Troubleshooting site access issues

Issues can be indicated by:

The crawl status (Failed or Skipped) and category (Fetch). Reasons for this status include specific meta tags on your page, or the page being blocked by the Crawler’s ad blocker.
An error message

The Crawler might run into site access issues due to:

Issue	Error messages
Problems with SSL certificates	`SSL error`
URL redirects	`HTTP redirect (301, 302)` `HTTP redirect (301, 302) - Not followed` `JavaScript redirect - Not followed`
Document type actions	`File type didn't match any action`
Document extraction timeout	`Document extraction timeout reached`
Tika errors	`Document extraction: unprocessable document` `Tika Error`
Safety check breaches	`Too many failed URLs` `Too many missing records`
Robots.txt restrictions	`Forbidden by robots.txt`
HTTP status errors	`Content-Type not supported` `HTTP Bad Request (400)` `HTTP Connection Error (502,503,504)` `HTTP Forbidden (403)` `HTTP Gone (410)` `HTTP Internal Server Error (500)` `HTTP Not Found (404)` `HTTP Not Implemented (501)` `HTTP Status Code not supported` `HTTP Too Many Requests (429)` `HTTP Unauthorized (401)`
DNS error	`DNS error`
Network error	`Fetch timeout` `Network error`

SSL issues

SSL (Secure Sockets Layer) errors indicate that your site’s domain name doesn’t match the domain name listed in its SSL certificate. This can happen if the domain named changed, and wasn’t updated in the SSL certificate, or if you accidentally use one certificate for several domains. When the Algolia Crawler checks your site’s SSL certificate, it validates its authenticity by comparing it to trusted certificates issued by a certificate authority (CA). Different browsers maintain their own trusted CA lists. This can lead to a site rendering in a browser but causes issues for the Algolia Crawler (or vice versa). The error message UNABLE_TO_VERIFY_LEAF_SIGNATURE indicates that the Crawler couldn’t verify the authenticity of your SSL certificate. To learn more, see How certificate chains work

Investigation

If an intermediate certificate authority (CA) has verified your SSL certificate, you must also install their verification certificate on your site. To ensure your SSL certificate is set up correctly, use tools like OpenSSL. Using OpenSSL, run a command like this from your terminal:

Command line

openssl s_client -showcerts -connect algolia.com:443 -servername algolia.com

If your SSL certificates are set up correctly, the output from the command includes the statement Verify return code: 0 (ok), and no errors. If there’s a problem, you’ll see error messages indicating what’s wrong. For example:

Command line

CONNECTED(00000005)
depth=0 C = FR, L = PARIS, O = Algolia, CN = Algolia.com
verify error:num=20:unable to get local issuer certificate
verify return:1
depth=0 C = FR, L = PARIS, O = Algolia, CN = Algolia.com
verify error:num=21:unable to verify the first certificate
verify return:1

Solution

How you fix your SSL certificate setup depends on the web server you’re using. For information about different web servers, see What’s My Chain Cert.

Redirect issues

A crawler might follow a URL redirect but won’t crawl the new page. This might occur if the new page isn’t included in the crawler’s actions.

Solution

Add any missing domains.
Update pathsToMatch in the crawler configuration to allow the redirected page to be crawled.

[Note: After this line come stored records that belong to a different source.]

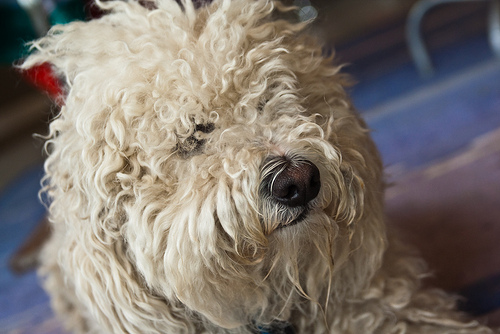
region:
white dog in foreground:
[1, 7, 426, 300]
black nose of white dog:
[220, 156, 320, 212]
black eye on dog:
[166, 111, 230, 146]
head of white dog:
[38, 22, 339, 253]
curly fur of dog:
[18, 20, 115, 91]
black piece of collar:
[226, 275, 352, 332]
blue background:
[379, 78, 499, 212]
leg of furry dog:
[307, 244, 467, 329]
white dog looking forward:
[57, 56, 353, 243]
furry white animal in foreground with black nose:
[0, 12, 380, 304]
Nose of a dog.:
[255, 157, 335, 210]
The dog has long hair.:
[34, 10, 451, 332]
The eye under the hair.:
[158, 115, 221, 157]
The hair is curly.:
[41, 19, 393, 314]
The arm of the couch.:
[397, 0, 498, 78]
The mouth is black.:
[269, 203, 317, 229]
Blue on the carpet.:
[397, 95, 461, 133]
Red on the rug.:
[436, 183, 499, 270]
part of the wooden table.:
[7, 204, 52, 274]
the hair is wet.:
[248, 217, 331, 322]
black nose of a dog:
[260, 157, 337, 216]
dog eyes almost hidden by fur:
[154, 80, 335, 151]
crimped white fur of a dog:
[23, 11, 165, 98]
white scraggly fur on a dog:
[37, 131, 161, 324]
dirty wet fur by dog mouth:
[283, 216, 359, 286]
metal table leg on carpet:
[391, 9, 462, 111]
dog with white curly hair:
[21, 5, 451, 316]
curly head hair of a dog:
[116, 53, 213, 98]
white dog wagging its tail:
[33, 14, 436, 309]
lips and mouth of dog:
[277, 194, 332, 245]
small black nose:
[253, 142, 344, 245]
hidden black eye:
[143, 87, 232, 164]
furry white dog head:
[24, 17, 409, 304]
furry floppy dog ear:
[19, 58, 178, 324]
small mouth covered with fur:
[253, 194, 355, 240]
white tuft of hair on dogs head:
[23, 5, 343, 148]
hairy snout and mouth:
[200, 135, 398, 291]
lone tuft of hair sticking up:
[18, 23, 91, 88]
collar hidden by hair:
[183, 266, 364, 331]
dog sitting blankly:
[19, 26, 454, 313]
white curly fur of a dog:
[187, 34, 246, 86]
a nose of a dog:
[258, 152, 331, 209]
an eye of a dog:
[164, 105, 216, 162]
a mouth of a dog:
[263, 198, 344, 240]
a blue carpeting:
[418, 105, 461, 147]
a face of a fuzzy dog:
[123, 47, 364, 274]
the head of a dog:
[34, 17, 401, 317]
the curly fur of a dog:
[49, 137, 101, 215]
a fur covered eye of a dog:
[155, 89, 217, 166]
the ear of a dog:
[26, 30, 108, 77]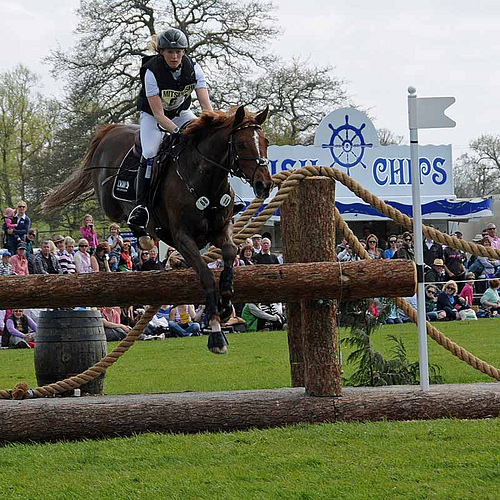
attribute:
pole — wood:
[291, 169, 348, 400]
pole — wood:
[279, 173, 321, 389]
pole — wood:
[0, 257, 425, 309]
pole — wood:
[0, 381, 500, 446]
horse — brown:
[33, 100, 273, 355]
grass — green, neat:
[0, 315, 499, 499]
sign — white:
[212, 107, 460, 203]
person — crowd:
[79, 212, 100, 250]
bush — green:
[339, 242, 449, 393]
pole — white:
[403, 83, 472, 394]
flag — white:
[405, 94, 460, 131]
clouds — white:
[2, 1, 499, 167]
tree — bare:
[19, 0, 273, 235]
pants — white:
[135, 107, 210, 167]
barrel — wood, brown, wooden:
[27, 298, 130, 402]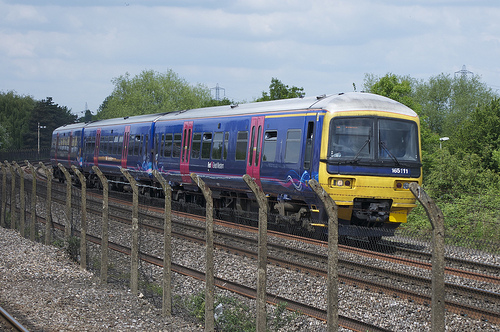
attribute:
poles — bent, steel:
[4, 162, 447, 327]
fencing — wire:
[450, 245, 499, 332]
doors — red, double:
[246, 118, 260, 176]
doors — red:
[179, 125, 192, 185]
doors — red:
[121, 125, 129, 164]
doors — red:
[91, 131, 101, 162]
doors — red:
[67, 131, 74, 166]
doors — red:
[54, 136, 59, 163]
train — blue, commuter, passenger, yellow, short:
[52, 124, 413, 239]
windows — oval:
[250, 122, 262, 165]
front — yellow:
[322, 104, 417, 225]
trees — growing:
[417, 97, 498, 219]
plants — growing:
[217, 297, 254, 332]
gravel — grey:
[5, 249, 119, 328]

Issues crawling non-HTML documents

The Crawler uses the Apache Tika toolkit to extract content from non-HTML documents such as PPT, XLS, and PDF. This process can fail if:

You don’t have an action to handle this document type
It took too long to extract content from the document
Tika generated an error due to an incompatible or password-protected document.

For more information, see Extract data from non-HTML documents

Document type actions

If the crawler encounters a document with no matching action in the crawler configuration, it generates an error.

Solution

Review your crawler configuration and ensure that the document type is included in an action.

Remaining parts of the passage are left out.